18 Farmers reported changes in knowledge, attitudes, skills and/or awareness as a result of their participation

Project Outcomes

3 Grants received that built upon this project
2 New working collaborations
Project outcomes:

This project is intended to better connect consumers to farmers and means of food production. We are elevating the stories of farmers using regenerative farming practices.
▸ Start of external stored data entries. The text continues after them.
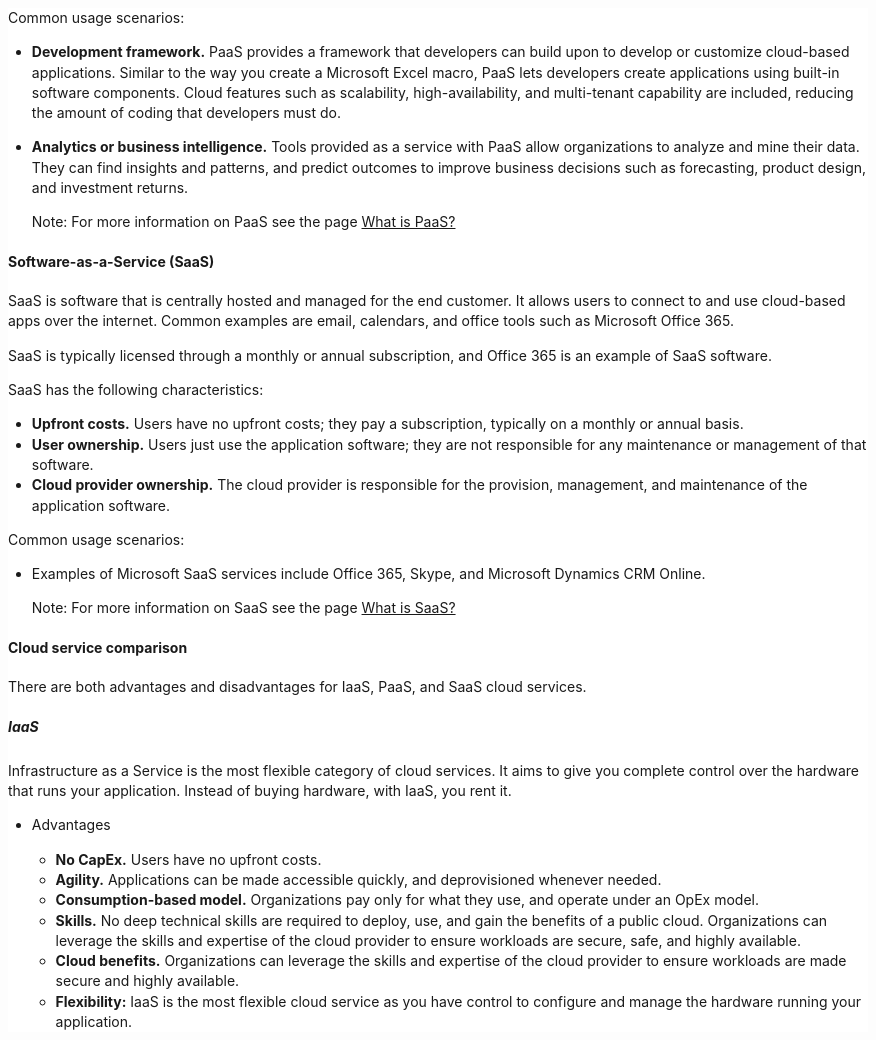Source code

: Common usage scenarios:

- **Development framework.** PaaS provides a framework that developers can build upon to develop or customize cloud-based applications. Similar to the way you create a Microsoft Excel macro, PaaS lets developers create applications using built-in software components. Cloud features such as scalability, high-availability, and multi-tenant capability are included, reducing the amount of coding that developers must do.
- **Analytics or business intelligence.** Tools provided as a service with PaaS allow organizations to analyze and mine their data. They can find insights and patterns, and predict outcomes to improve business decisions such as forecasting, product design, and investment returns.

    Note: For more information on PaaS see the page [What is PaaS?](https://azure.microsoft.com/en-us/overview/what-is-paas/)

#### Software-as-a-Service (SaaS)

SaaS is software that is centrally hosted and managed for the end customer. It allows users to connect to and use cloud-based apps over the internet. Common examples are email, calendars, and office tools such as Microsoft Office 365.

SaaS is typically licensed through a monthly or annual subscription, and Office 365 is an example of SaaS software.

SaaS has the following characteristics:

- **Upfront costs.** Users have no upfront costs; they pay a subscription, typically on a monthly or annual basis.
- **User ownership.** Users just use the application software; they are not responsible for any maintenance or management of that software.
- **Cloud provider ownership.** The cloud provider is responsible for the provision, management, and maintenance of the application software.

Common usage scenarios:

- Examples of Microsoft SaaS services include Office 365, Skype, and Microsoft Dynamics CRM Online.

    Note: For more information on SaaS see the page [What is SaaS?](https://azure.microsoft.com/en-us/overview/what-is-saas/)

#### Cloud service comparison

There are both advantages and disadvantages for IaaS, PaaS, and SaaS cloud services.

##### IaaS

Infrastructure as a Service is the most flexible category of cloud services. It aims to give you complete control over the hardware that runs your application. Instead of buying hardware, with IaaS, you rent it.

- Advantages

  - **No CapEx.** Users have no upfront costs.
  - **Agility.** Applications can be made accessible quickly, and deprovisioned whenever needed.
  - **Consumption-based model.** Organizations pay only for what they use, and operate under an OpEx model.
  - **Skills.** No deep technical skills are required to deploy, use, and gain the benefits of a public cloud. Organizations can leverage the skills and expertise of the cloud provider to ensure workloads are secure, safe, and highly available.
  - **Cloud benefits.** Organizations can leverage the skills and expertise of the cloud provider to ensure workloads are made secure and highly available.
  - **Flexibility:** IaaS is the most flexible cloud service as you have control to configure and manage the hardware running your application.
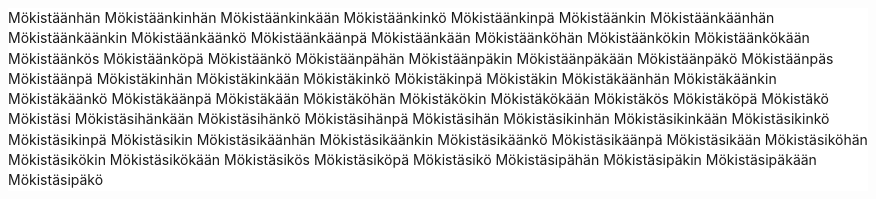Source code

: Mökistäänhän
Mökistäänkinhän
Mökistäänkinkään
Mökistäänkinkö
Mökistäänkinpä
Mökistäänkin
Mökistäänkäänhän
Mökistäänkäänkin
Mökistäänkäänkö
Mökistäänkäänpä
Mökistäänkään
Mökistäänköhän
Mökistäänkökin
Mökistäänkökään
Mökistäänkös
Mökistäänköpä
Mökistäänkö
Mökistäänpähän
Mökistäänpäkin
Mökistäänpäkään
Mökistäänpäkö
Mökistäänpäs
Mökistäänpä
Mökistäkinhän
Mökistäkinkään
Mökistäkinkö
Mökistäkinpä
Mökistäkin
Mökistäkäänhän
Mökistäkäänkin
Mökistäkäänkö
Mökistäkäänpä
Mökistäkään
Mökistäköhän
Mökistäkökin
Mökistäkökään
Mökistäkös
Mökistäköpä
Mökistäkö
Mökistäsi
Mökistäsihänkään
Mökistäsihänkö
Mökistäsihänpä
Mökistäsihän
Mökistäsikinhän
Mökistäsikinkään
Mökistäsikinkö
Mökistäsikinpä
Mökistäsikin
Mökistäsikäänhän
Mökistäsikäänkin
Mökistäsikäänkö
Mökistäsikäänpä
Mökistäsikään
Mökistäsiköhän
Mökistäsikökin
Mökistäsikökään
Mökistäsikös
Mökistäsiköpä
Mökistäsikö
Mökistäsipähän
Mökistäsipäkin
Mökistäsipäkään
Mökistäsipäkö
Growing their market opportunity for their products and encouraging the continuation of regenerative processes.




Success stories:

In August of 2022, Sprout was informed that it had received a USDA/NIFA Community Food Projects Grant to continue to develop the collaborative work between Sprout, a food cooperative and a farmers market in Little Falls, in partnership with the city, other nonprofits and local units of government.  These relationships have largely been established through research and education of the SARE grant.  This grant allowed Sprout to not only educate farmers/ranchers and buyers, but due to the vast amount of media received in these smaller projects, and the diligence of the community members in Little Falls who have established the local foods collaborative, we now have funding to advance the initiatives of two community driven visioning sessions which include building out a new food cooperative in a food desert, establishing a permanent infrastructure for the farmers market (including refrigeration and freezer capacity for growers), and the continued utilization of Sprout's shared use licensed kitchens to educate the community on not only the social, cultural, economic and environmental benefits for farmers, but how we can continue to work towards healthier lifestyles, healthier communities and vibrant local food systems.   

Any opinions, findings, conclusions, or recommendations expressed in this publication are those of the author(s) and do not necessarily reflect the view of the U.S. Department of Agriculture or SARE.